## TASKS TO CARRY OUT
1. Answer these about the VM server setup post below:
(a) How much RAM does the Honeycomb system have?
(b) Which Ubuntu release was used for the base system?
(c) What was the installation image renamed to?
2. In the VM server setup post below, copy everything from "I’m trying to" down to "upgrade and rebooted.".

## PAGE EXCERPT
Start of Block

Hi!
I’m trying to setup a vm server for arm64 development on an Honeycomb system with 1T NVMe SSD and 32G RAM.
I used the supplied Ubuntu 20.04 image for the base system.
I issued an apt update &&apt upgrade and rebooted.
I added via apt install:
- qemu-system-arm, -common, -data
- qemu-efi-aarch64, -arm
- qemu-utils
Installation image: Ubuntu 18.04.04 for ARM64 from http://cdimage.ubuntu.com/ubuntu-server/bionic/daily-live/current/bionic-live-server-arm64.iso (renamed to install.iso)

End of Block

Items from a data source
Start of Block

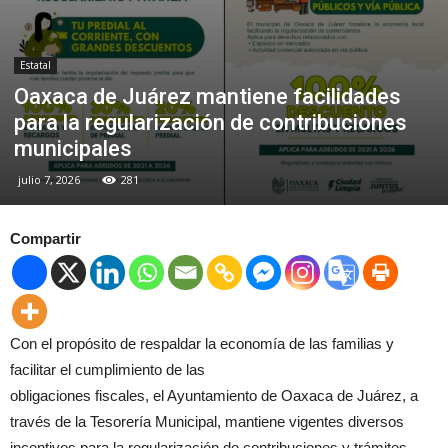
Estatal
Oaxaca de Juárez mantiene facilidades
para la regularización de contribuciones
municipales
julio 7, 2026
281
Compartir
Con el propósito de respaldar la economía de las familias y
facilitar el cumplimiento de las
obligaciones fiscales, el Ayuntamiento de Oaxaca de Juárez, a
través de la Tesorería Municipal, mantiene vigentes diversos
incentivos para la regularización de contribuciones y trámites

End of Block

## ANSWERS GIVEN
1.
(a) 32G
(b) Ubuntu 20.04
(c) install.iso

2.
I’m trying to setup a vm server for arm64 development on an Honeycomb system with 1T NVMe SSD and 32G RAM.
I used the supplied Ubuntu 20.04 image for the base system.
I issued an apt update &&apt upgrade and rebooted.